Quindi un polso normale a 70 anni è lo stesso 60–100 di un polso normale a 30. Due cose con l'età adulta cambiano davvero: la frequenza cardiaca massima cala (la stima comune è 220 meno la tua età) e il cuore impiega un po' più tempo ad accelerare e a tornare calmo. Nessuna delle due sposta l'intervallo sano a riposo.

Pressione differenziale per età

La pressione differenziale è la distanza tra i tuoi due valori di pressione: sistolica meno diastolica. A 120/80 mmHg è 40, e 30–50 è la fascia sana abituale nella giovane e media età adulta.

Questo è il valore del polso che cambia davvero con l'età. Man mano che le arterie si irrigidiscono, la sistolica sale mentre la diastolica scende, quindi la distanza si allarga: intorno ai 50 e ai 60 anni sono tipici valori di 40–55, e dopo i 70 una pressione differenziale di 50–60 è comune.
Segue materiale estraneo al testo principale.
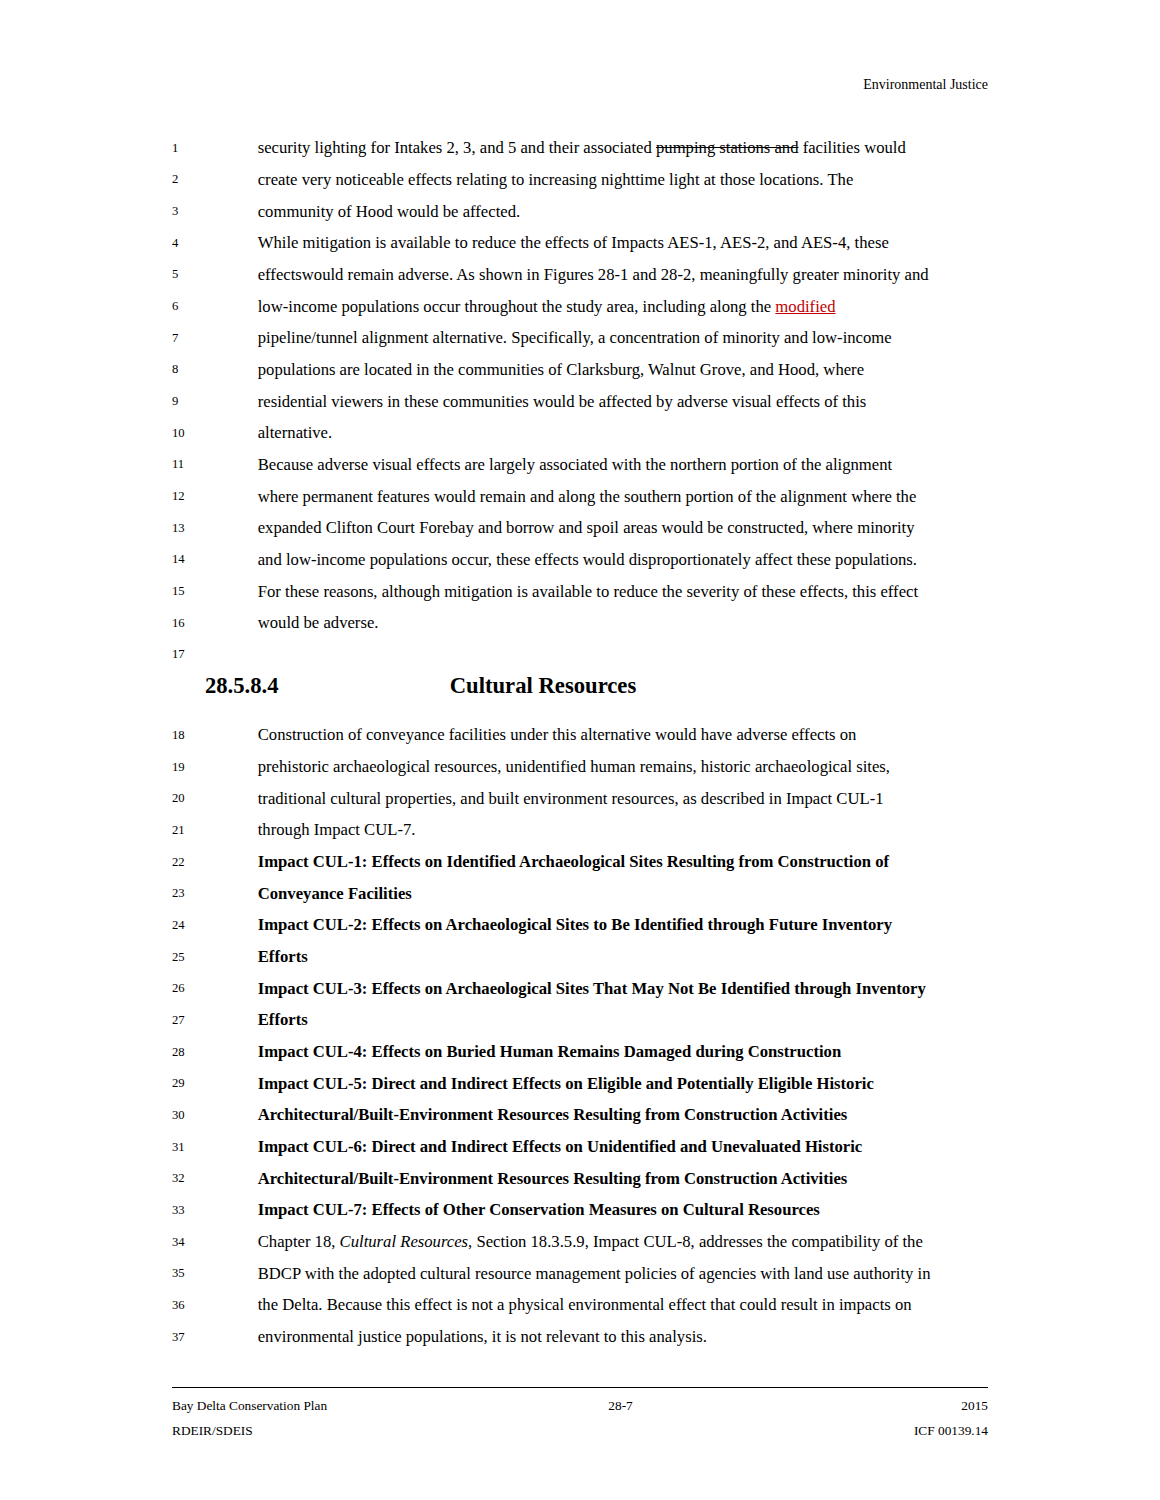Environmental Justice
1
security lighting for Intakes 2, 3, and 5 and their associated pumping stations and facilities would
2
create very noticeable effects relating to increasing nighttime light at those locations. The
3
community of Hood would be affected.
4
While mitigation is available to reduce the effects of Impacts AES-1, AES-2, and AES-4, these
5
effectswould remain adverse. As shown in Figures 28-1 and 28-2, meaningfully greater minority and
6
low-income populations occur throughout the study area, including along the modified
7
pipeline/tunnel alignment alternative. Specifically, a concentration of minority and low-income
8
populations are located in the communities of Clarksburg, Walnut Grove, and Hood, where
9
residential viewers in these communities would be affected by adverse visual effects of this
10
alternative.
11
Because adverse visual effects are largely associated with the northern portion of the alignment
12
where permanent features would remain and along the southern portion of the alignment where the
13
expanded Clifton Court Forebay and borrow and spoil areas would be constructed, where minority
14
and low-income populations occur, these effects would disproportionately affect these populations.
15
For these reasons, although mitigation is available to reduce the severity of these effects, this effect
16
would be adverse.
17
28.5.8.4 Cultural Resources
18
Construction of conveyance facilities under this alternative would have adverse effects on
19
prehistoric archaeological resources, unidentified human remains, historic archaeological sites,
20
traditional cultural properties, and built environment resources, as described in Impact CUL-1
21
through Impact CUL-7.
22
Impact CUL-1: Effects on Identified Archaeological Sites Resulting from Construction of
23
Conveyance Facilities
24
Impact CUL-2: Effects on Archaeological Sites to Be Identified through Future Inventory
25
Efforts
26
Impact CUL-3: Effects on Archaeological Sites That May Not Be Identified through Inventory
27
Efforts
28
Impact CUL-4: Effects on Buried Human Remains Damaged during Construction
29
Impact CUL-5: Direct and Indirect Effects on Eligible and Potentially Eligible Historic
30
Architectural/Built-Environment Resources Resulting from Construction Activities
31
Impact CUL-6: Direct and Indirect Effects on Unidentified and Unevaluated Historic
32
Architectural/Built-Environment Resources Resulting from Construction Activities
33
Impact CUL-7: Effects of Other Conservation Measures on Cultural Resources
34
Chapter 18, Cultural Resources, Section 18.3.5.9, Impact CUL-8, addresses the compatibility of the
35
BDCP with the adopted cultural resource management policies of agencies with land use authority in
36
the Delta. Because this effect is not a physical environmental effect that could result in impacts on
37
environmental justice populations, it is not relevant to this analysis.
Bay Delta Conservation Plan
RDEIR/SDEIS
28-7
2015
ICF 00139.14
Una distanza che resta sopra i 60 mmHg circa in una persona anziana è associata ad arterie più rigide e a un rischio cardiovascolare maggiore: non è un'emergenza, ma vale la pena mostrarla al medico, soprattutto insieme a valori già nella fascia alta.
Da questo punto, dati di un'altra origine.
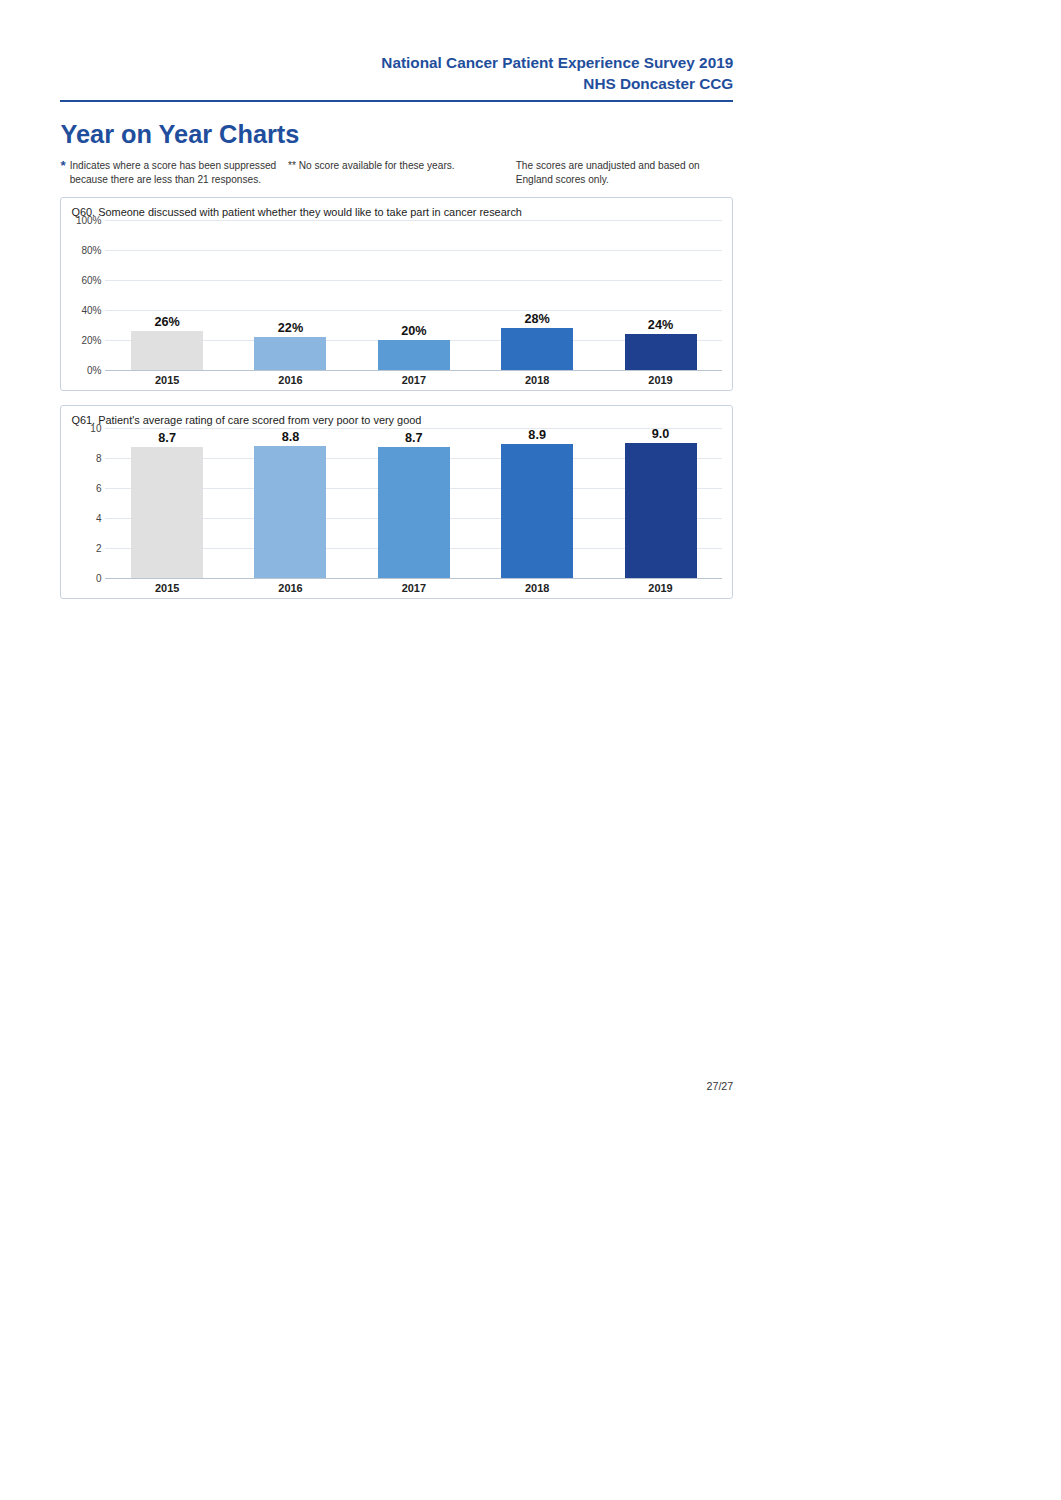National Cancer Patient Experience Survey 2019
NHS Doncaster CCG
Year on Year Charts
*
Indicates where a score has been suppressed because there are less than 21 responses.
** No score available for these years.
The scores are unadjusted and based on England scores only.
Q60. Someone discussed with patient whether they would like to take part in cancer research
100%
80%
60%
40%
20%
0%
26%
22%
20%
28%
24%
2015
2016
2017
2018
2019
Q61. Patient's average rating of care scored from very poor to very good
10
8
6
4
2
0
8.7
8.8
8.7
8.9
9.0
2015
2016
2017
2018
2019
27/27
Una distanza molto stretta (sotto i 25 circa) di solito riflette semplicemente una sistolica bassa; se resta stretta e si accompagna a stanchezza o capogiri, anche questo è materia da discutere con il medico.

Polso e pressione arteriosa sono misurazioni diverse

Viaggiano insieme sullo schermo del tuo misuratore, ma misurano cose diverse: la pressione è la forza sulle pareti delle arterie, il polso sono i battiti al minuto. Uno può essere normale mentre l'altro non lo è: una persona allenata può avere polso basso e pressione alta; l'ansia può far schizzare il polso mentre la pressione si muove appena. Nessuno dei due predice l'altro, ed è proprio per questo che polso e pressione arteriosa hanno su questo sito una guida tutta loro.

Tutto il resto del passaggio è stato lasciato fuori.